Martinez's first argument fails on the merits. Her contention that there is a similarity between herself and Longest and Sedler, and therefore the failure to treat all violations alike is proof of a pretext for discrimination, presupposes that they are substantially similar. The Sixth Circuit, however, allows an employer to apply different rules differently. See Curry, 669 F. Supp. 2d at 827 ("[A]n employer may choose to treat different rule violations more or less severely without the employees being considered 'similarly situated'"). The Sixth Circuit explains that when it evaluates similarly-situated employees, its role is to determine whether unlawful motives guided the employer's decisions, not to "evaluate the employer's business judgment." Ladd v. Grand Trunk W. R.R., 552 F.3d 495, 503 (6th Cir. 2009). As such, Cracker Barrel's decision to discipline racial slurs more severely than age or gender slurs does not constitute proof of discrimination. Additionally, Longest and Sedler made inappropriate comments to each other whereas Martinez made inappropriate comments to her subordinates. Jones says that this is a significant difference from an HR perceptive. (Cracker Barrel's Exhibit T, p. 105).
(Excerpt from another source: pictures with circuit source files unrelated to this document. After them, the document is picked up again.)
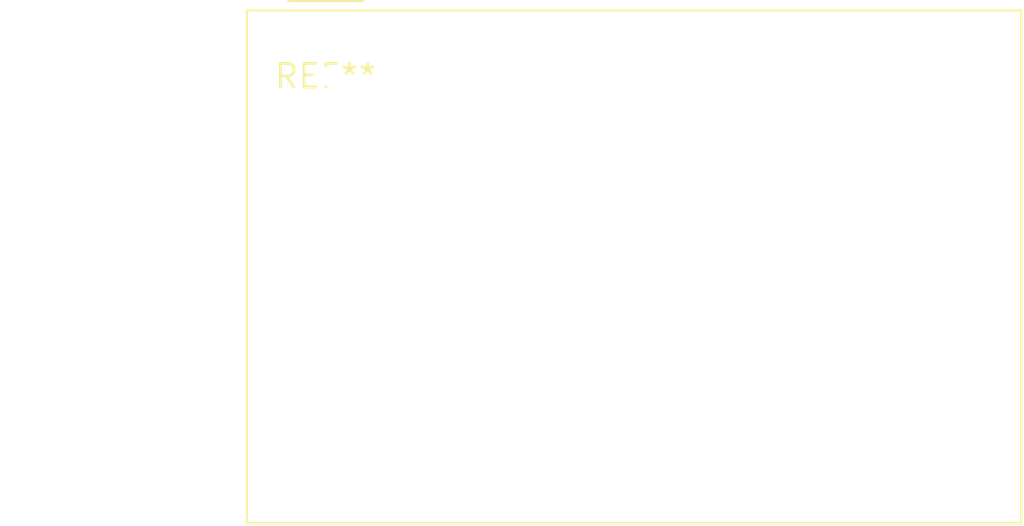
<source format=kicad_pcb>
(kicad_pcb (version 20240108) (generator pcbnew)

  (general
    (thickness 1.6)
  )

  (paper "A4")
  (layers
    (0 "F.Cu" signal)
    (31 "B.Cu" signal)
    (32 "B.Adhes" user "B.Adhesive")
    (33 "F.Adhes" user "F.Adhesive")
    (34 "B.Paste" user)
    (35 "F.Paste" user)
    (36 "B.SilkS" user "B.Silkscreen")
    (37 "F.SilkS" user "F.Silkscreen")
    (38 "B.Mask" user)
    (39 "F.Mask" user)
    (40 "Dwgs.User" user "User.Drawings")
    (41 "Cmts.User" user "User.Comments")
    (42 "Eco1.User" user "User.Eco1")
    (43 "Eco2.User" user "User.Eco2")
    (44 "Edge.Cuts" user)
    (45 "Margin" user)
    (46 "B.CrtYd" user "B.Courtyard")
    (47 "F.CrtYd" user "F.Courtyard")
    (48 "B.Fab" user)
    (49 "F.Fab" user)
    (50 "User.1" user)
    (51 "User.2" user)
    (52 "User.3" user)
    (53 "User.4" user)
    (54 "User.5" user)
    (55 "User.6" user)
    (56 "User.7" user)
    (57 "User.8" user)
    (58 "User.9" user)
  )

  (setup
    (pad_to_mask_clearance 0)
    (pcbplotparams
      (layerselection 0x00010fc_ffffffff)
      (plot_on_all_layers_selection 0x0000000_00000000)
      (disableapertmacros false)
      (usegerberextensions false)
      (usegerberattributes false)
      (usegerberadvancedattributes false)
      (creategerberjobfile false)
      (dashed_line_dash_ratio 12.000000)
      (dashed_line_gap_ratio 3.000000)
      (svgprecision 4)
      (plotframeref false)
      (viasonmask false)
      (mode 1)
      (useauxorigin false)
      (hpglpennumber 1)
      (hpglpenspeed 20)
      (hpglpendiameter 15.000000)
      (dxfpolygonmode false)
      (dxfimperialunits false)
      (dxfusepcbnewfont false)
      (psnegative false)
      (psa4output false)
      (plotreference false)
      (plotvalue false)
      (plotinvisibletext false)
      (sketchpadsonfab false)
      (subtractmaskfromsilk false)
      (outputformat 1)
      (mirror false)
      (drillshape 1)
      (scaleselection 1)
      (outputdirectory "")
    )
  )

  (net 0 "")

  (footprint "Converter_ACDC_TRACO_TMG-15_THT" (layer "F.Cu") (at 0 0))

)

</source>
Martinez's second argument fails on the same grounds - the two entities were not similarly situated. Indeed, Martinez received a harsher punishment than the employees but the difference in treatment was not linked to race; rather, it was linked to differences in job description. Martinez was a manager and managers are held to a higher standard. (Cracker Barrel's Exhibit T, p. 104).
In sum, there is no evidence that Cracker Barrel's reason for termination -Martinez's violation of company rules - was a pretext for discrimination. Upon receiving a complainant about Martinez, pursuant to company policy, Cracker Barrel initiated an investigation. It conducted a series of interviews and collected statements. The investigation revealed a series of inappropriate conversation and a pattern of offensive comments. It revealed that Martinez had violated a number of company policies and had created tension between herself and her subordinates. Upon completion of the investigation there was a recommendation to discharge Martinez. Martinez has failed to meet her summary judgment burden to show that her termination was a result of her race.
IV. Conclusion
Based on the above, Cracker Barrel's motion for summary judgment is GRANTED. The case is DISMISSED.
SO ORDERED.
AVERN COHN
UNITED STATES DISTRICT JUDGE
I hereby certify that a copy of the foregoing document was mailed to the attorneys of record on this date, August 29, 2011, by electronic and/or ordinary mail.